[Linux-cluster] dlm and IO speed problem <er, might wanna get a coffee first ; )>

Fri Apr 11 15:28:37 UTC 2008

christopher barry wrote:
> On Tue, 2008-04-08 at 09:37 -0500, Wendy Cheng wrote:
>   
>> gordan at bobich.net wrote:
>>     
>>>       
>>>> my setup:
>>>> 6 rh4.5 nodes, gfs1 v6.1, behind redundant LVS directors. I know it's
>>>> not new stuff, but corporate standards dictated the rev of rhat.
>>>>         
>>> [...]
>>>       
>>>> I'm noticing huge differences in compile times - or any home file access
>>>> really - when doing stuff in the same home directory on the gfs on
>>>> different nodes.

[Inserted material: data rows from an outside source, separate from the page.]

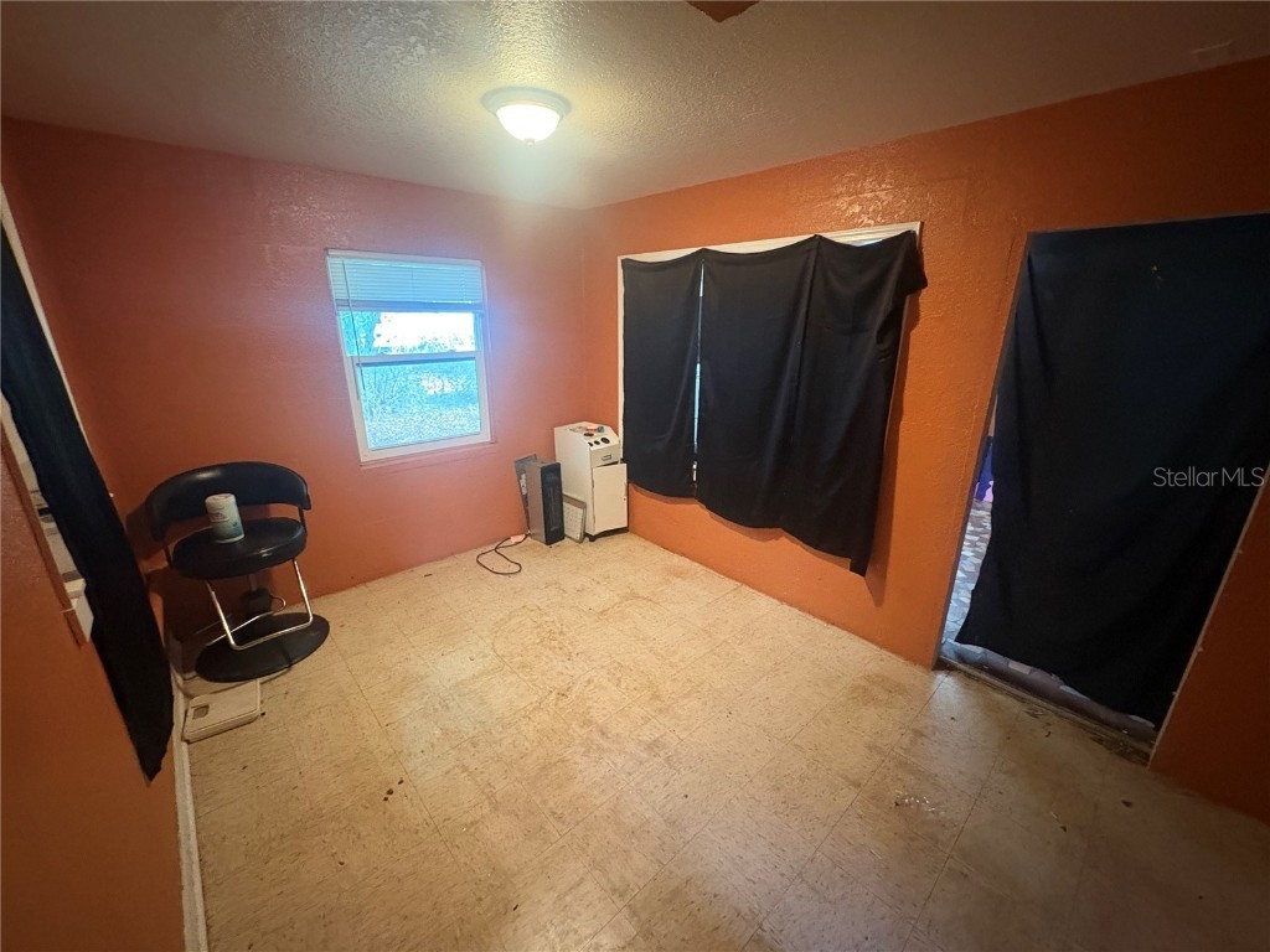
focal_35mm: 14
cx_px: 635
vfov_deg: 85.7
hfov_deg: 102.1
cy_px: 476
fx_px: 514
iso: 800
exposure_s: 1/40
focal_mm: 2.22
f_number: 2.2
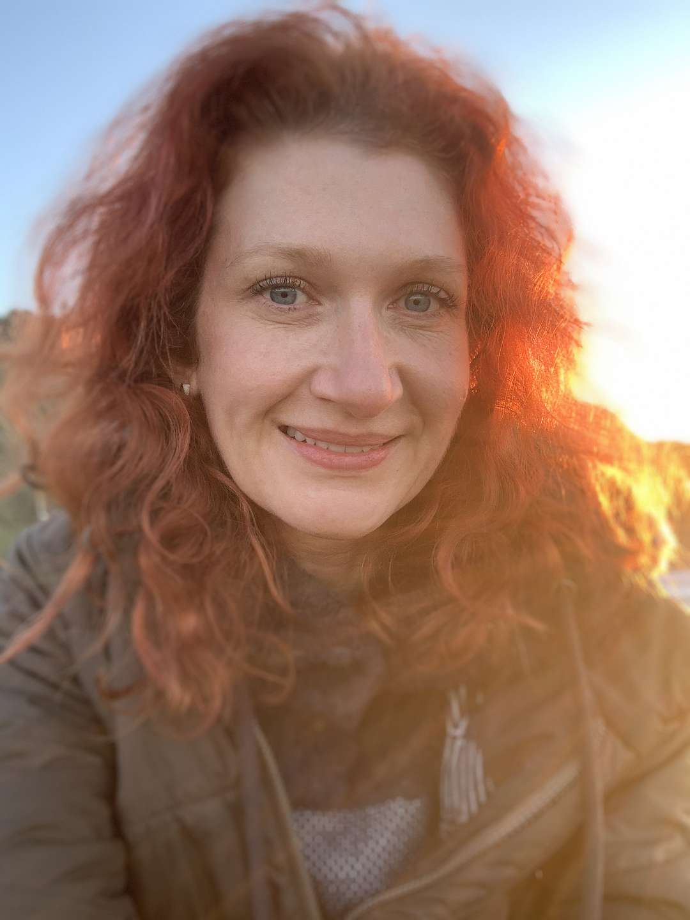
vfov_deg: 56.8
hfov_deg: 44.2
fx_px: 850
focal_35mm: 32
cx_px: 345
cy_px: 460
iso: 64
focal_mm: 2.87
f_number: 2.2
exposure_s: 1/101
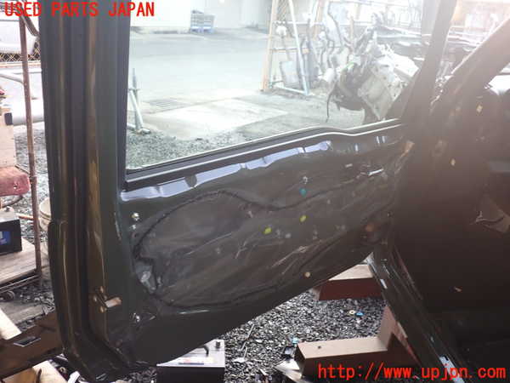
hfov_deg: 60.0
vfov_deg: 46.8
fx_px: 442
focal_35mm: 30
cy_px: 192
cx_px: 255
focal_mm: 5.4
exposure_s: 1/60
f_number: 2.3
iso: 125
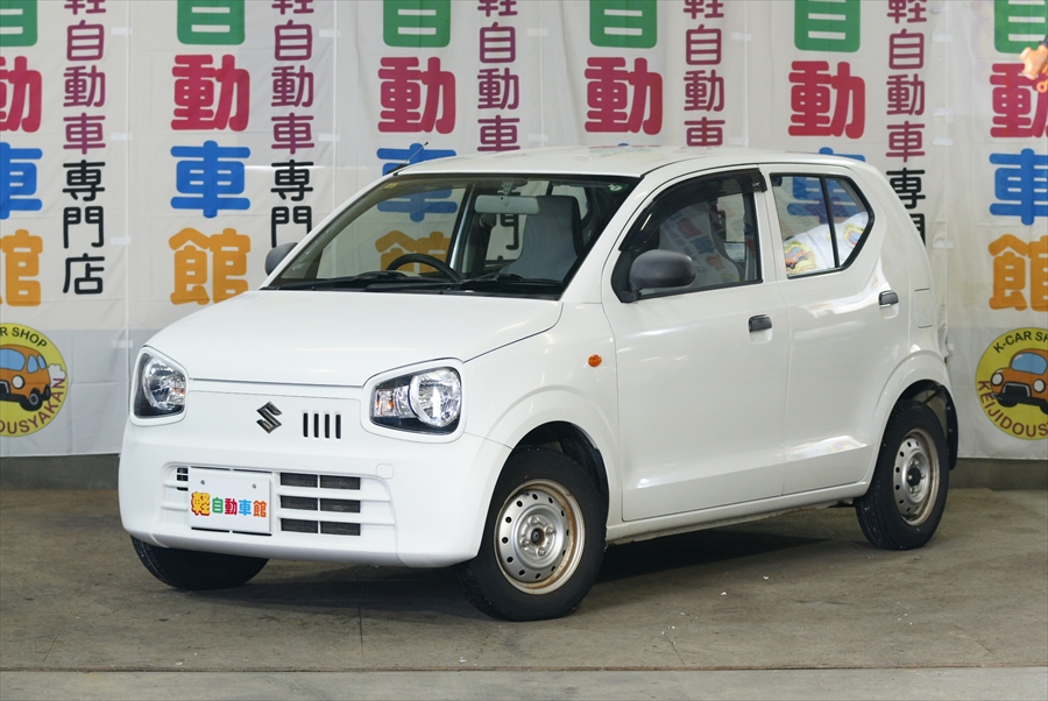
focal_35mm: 120
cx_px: 524
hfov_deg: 17.0
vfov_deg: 11.4
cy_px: 350
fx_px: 3497
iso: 400
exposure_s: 1/40
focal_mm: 80
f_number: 4.5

For instance, the same compile on one node is ~12
>>>> minutes - on another it's 18 minutes or more (not running concurrently).
>>>> I'm also seeing weird random pauses in writes, like saving a file in vi,
>>>> what would normally take less than a second, may take up to 10 seconds.
>>>>         
>
> Anyway, thought I would re-connect to you all and let you know how this
> worked out. We ended up scrapping gfs. Not because it's not a great fs,
> but because I was using it in a way that was playing to it's weak
> points. I had a lot of time and energy invested in it, and it was hard
> to let it go. Turns out that connecting to the NetApp filer via nfs is
> faster for this workload. I couldn't believe it either, as my bonnie and
> dd type tests showed gfs to be faster. But for the use case of large
> sets of very small files, and lots of stats going on, gfs simply cannot
> compete with NetApp's nfs implementation. GFS is an excellent fs, and it
> has it's place in the landscape - but for a development build system,
> the NetApp is simply phenomenal.
>   

Assuming you run both configurations (nfs-wafl vs. gfs-san) on the very 
same netapp box (?) ...

Both configurations have their pros and cons. The wafl-nfs runs on 
native mode that certainly has its advantages - you've made a good 
choice but the latter (gfs-on-netapp san) can work well in other 
situations. The biggest problem with your original configuration is the 
load-balancer. The round-robin (and its variants) scheduling will not 
work well if you have a write intensive workload that needs to fight for 
locks between multiple GFS nodes. IIRC, there are gfs customers running 
on build-compile development environment. They normally assign groups of 
users on different GFS nodes, say user id starting with a-e on node 1, 
f-j on node2, etc.

One encouraging news from this email is gfs-netapp-san runs well on 
bonnie. GFS1 has been struggling with bonnie (large amount of smaller 
files within one single node) for a very long time. One of the reasons 
is its block allocation tends to get spread across the disk whenever 
there are resource group contentions. It is very difficult for linux IO 
scheduler to merge these blocks within one single server. When the 
workload becomes IO-bound, the locks are subsequently stalled and 
everything start to snow-ball after that. Netapp SAN has one more layer 
of block allocation indirection within its firmware and its write speed 
is "phenomenal" (I'm borrowing your words ;) ), mostly to do with the 
NVRAM where it can aggressively cache write data - this helps GFS to 
relieve its small file issue quite well.

-- Wendy